Stored data.
————————

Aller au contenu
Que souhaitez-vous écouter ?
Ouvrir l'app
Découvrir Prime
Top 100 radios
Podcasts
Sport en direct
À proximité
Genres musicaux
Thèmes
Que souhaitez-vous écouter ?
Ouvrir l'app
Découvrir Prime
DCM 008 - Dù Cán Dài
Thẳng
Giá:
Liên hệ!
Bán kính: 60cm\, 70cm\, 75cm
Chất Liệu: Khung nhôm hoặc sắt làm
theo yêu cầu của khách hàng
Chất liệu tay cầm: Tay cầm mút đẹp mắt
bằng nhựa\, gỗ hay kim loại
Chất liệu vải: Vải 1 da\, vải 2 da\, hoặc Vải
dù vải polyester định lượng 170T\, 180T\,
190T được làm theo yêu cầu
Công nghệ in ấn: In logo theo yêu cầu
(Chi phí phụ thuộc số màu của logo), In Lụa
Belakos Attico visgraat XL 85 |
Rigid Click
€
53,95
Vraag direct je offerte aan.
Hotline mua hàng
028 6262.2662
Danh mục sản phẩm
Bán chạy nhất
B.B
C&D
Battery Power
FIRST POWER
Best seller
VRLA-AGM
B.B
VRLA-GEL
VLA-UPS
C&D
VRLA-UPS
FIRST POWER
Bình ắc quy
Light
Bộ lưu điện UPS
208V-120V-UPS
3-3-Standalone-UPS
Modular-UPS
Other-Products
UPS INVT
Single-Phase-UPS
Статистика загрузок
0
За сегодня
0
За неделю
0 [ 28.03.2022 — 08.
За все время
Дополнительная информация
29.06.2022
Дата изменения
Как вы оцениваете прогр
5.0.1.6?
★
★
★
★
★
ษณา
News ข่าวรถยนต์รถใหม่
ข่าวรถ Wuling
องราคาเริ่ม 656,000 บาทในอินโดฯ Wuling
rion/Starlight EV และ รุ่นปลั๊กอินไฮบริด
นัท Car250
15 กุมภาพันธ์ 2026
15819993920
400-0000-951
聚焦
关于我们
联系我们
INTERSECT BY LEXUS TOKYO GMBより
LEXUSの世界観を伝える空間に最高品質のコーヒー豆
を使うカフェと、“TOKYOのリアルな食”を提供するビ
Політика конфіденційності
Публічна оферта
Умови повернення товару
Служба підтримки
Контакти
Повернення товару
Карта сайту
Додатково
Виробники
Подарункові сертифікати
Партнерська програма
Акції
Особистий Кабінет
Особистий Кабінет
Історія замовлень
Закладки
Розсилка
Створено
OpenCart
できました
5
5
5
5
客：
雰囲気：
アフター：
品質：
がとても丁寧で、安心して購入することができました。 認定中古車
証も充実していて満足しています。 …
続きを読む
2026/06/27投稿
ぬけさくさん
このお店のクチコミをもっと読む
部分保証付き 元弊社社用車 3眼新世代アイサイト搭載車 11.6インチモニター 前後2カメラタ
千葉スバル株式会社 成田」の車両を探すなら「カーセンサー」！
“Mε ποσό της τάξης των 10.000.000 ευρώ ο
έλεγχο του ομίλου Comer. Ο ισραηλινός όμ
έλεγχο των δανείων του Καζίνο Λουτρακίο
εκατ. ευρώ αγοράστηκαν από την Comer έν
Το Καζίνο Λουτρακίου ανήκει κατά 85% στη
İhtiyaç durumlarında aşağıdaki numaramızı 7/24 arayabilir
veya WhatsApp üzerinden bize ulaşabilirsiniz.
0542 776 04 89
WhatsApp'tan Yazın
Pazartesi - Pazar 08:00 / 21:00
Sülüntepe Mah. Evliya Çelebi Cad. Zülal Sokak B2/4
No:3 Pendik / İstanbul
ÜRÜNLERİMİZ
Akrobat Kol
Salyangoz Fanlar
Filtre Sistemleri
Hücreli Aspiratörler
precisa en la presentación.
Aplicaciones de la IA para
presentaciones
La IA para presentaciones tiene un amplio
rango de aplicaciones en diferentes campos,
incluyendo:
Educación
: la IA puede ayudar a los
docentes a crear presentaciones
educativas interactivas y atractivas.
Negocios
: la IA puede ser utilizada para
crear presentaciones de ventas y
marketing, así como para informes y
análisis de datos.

————————

Exercise objective.
Copy every line of the items above word for word.

Solved exercise.
Aller au contenu
Que souhaitez-vous écouter ?
Ouvrir l'app
Découvrir Prime
Top 100 radios
Podcasts
Sport en direct
À proximité
Genres musicaux
Thèmes
Que souhaitez-vous écouter ?
Ouvrir l'app
Découvrir Prime
DCM 008 - Dù Cán Dài
Thẳng
Giá:
Liên hệ!
Bán kính: 60cm\, 70cm\, 75cm
Chất Liệu: Khung nhôm hoặc sắt làm
theo yêu cầu của khách hàng
Chất liệu tay cầm: Tay cầm mút đẹp mắt
bằng nhựa\, gỗ hay kim loại
Chất liệu vải: Vải 1 da\, vải 2 da\, hoặc Vải
dù vải polyester định lượng 170T\, 180T\,
190T được làm theo yêu cầu
Công nghệ in ấn: In logo theo yêu cầu
(Chi phí phụ thuộc số màu của logo), In Lụa
Belakos Attico visgraat XL 85 |
Rigid Click
€
53,95
Vraag direct je offerte aan.
Hotline mua hàng
028 6262.2662
Danh mục sản phẩm
Bán chạy nhất
B.B
C&D
Battery Power
FIRST POWER
Best seller
VRLA-AGM
B.B
VRLA-GEL
VLA-UPS
C&D
VRLA-UPS
FIRST POWER
Bình ắc quy
Light
Bộ lưu điện UPS
208V-120V-UPS
3-3-Standalone-UPS
Modular-UPS
Other-Products
UPS INVT
Single-Phase-UPS
Статистика загрузок
0
За сегодня
0
За неделю
0 [ 28.03.2022 — 08.
За все время
Дополнительная информация
29.06.2022
Дата изменения
Как вы оцениваете прогр
5.0.1.6?
★
★
★
★
★
ษณา
News ข่าวรถยนต์รถใหม่
ข่าวรถ Wuling
องราคาเริ่ม 656,000 บาทในอินโดฯ Wuling
rion/Starlight EV และ รุ่นปลั๊กอินไฮบริด
นัท Car250
15 กุมภาพันธ์ 2026
15819993920
400-0000-951
聚焦
关于我们
联系我们
INTERSECT BY LEXUS TOKYO GMBより
LEXUSの世界観を伝える空間に最高品質のコーヒー豆
を使うカフェと、“TOKYOのリアルな食”を提供するビ
Політика конфіденційності
Публічна оферта
Умови повернення товару
Служба підтримки
Контакти
Повернення товару
Карта сайту
Додатково
Виробники
Подарункові сертифікати
Партнерська програма
Акції
Особистий Кабінет
Особистий Кабінет
Історія замовлень
Закладки
Розсилка
Створено
OpenCart
できました
5
5
5
5
客：
雰囲気：
アフター：
品質：
がとても丁寧で、安心して購入することができました。 認定中古車
証も充実していて満足しています。 …
続きを読む
2026/06/27投稿
ぬけさくさん
このお店のクチコミをもっと読む
部分保証付き 元弊社社用車 3眼新世代アイサイト搭載車 11.6インチモニター 前後2カメラタ
千葉スバル株式会社 成田」の車両を探すなら「カーセンサー」！
“Mε ποσό της τάξης των 10.000.000 ευρώ ο
έλεγχο του ομίλου Comer. Ο ισραηλινός όμ
έλεγχο των δανείων του Καζίνο Λουτρακίο
εκατ. ευρώ αγοράστηκαν από την Comer έν
Το Καζίνο Λουτρακίου ανήκει κατά 85% στη
İhtiyaç durumlarında aşağıdaki numaramızı 7/24 arayabilir
veya WhatsApp üzerinden bize ulaşabilirsiniz.
0542 776 04 89
WhatsApp'tan Yazın
Pazartesi - Pazar 08:00 / 21:00
Sülüntepe Mah. Evliya Çelebi Cad. Zülal Sokak B2/4
No:3 Pendik / İstanbul
ÜRÜNLERİMİZ
Akrobat Kol
Salyangoz Fanlar
Filtre Sistemleri
Hücreli Aspiratörler
precisa en la presentación.
Aplicaciones de la IA para
presentaciones
La IA para presentaciones tiene un amplio
rango de aplicaciones en diferentes campos,
incluyendo:
Educación
: la IA puede ayudar a los
docentes a crear presentaciones
educativas interactivas y atractivas.
Negocios
: la IA puede ser utilizada para
crear presentaciones de ventas y
marketing, así como para informes y
análisis de datos.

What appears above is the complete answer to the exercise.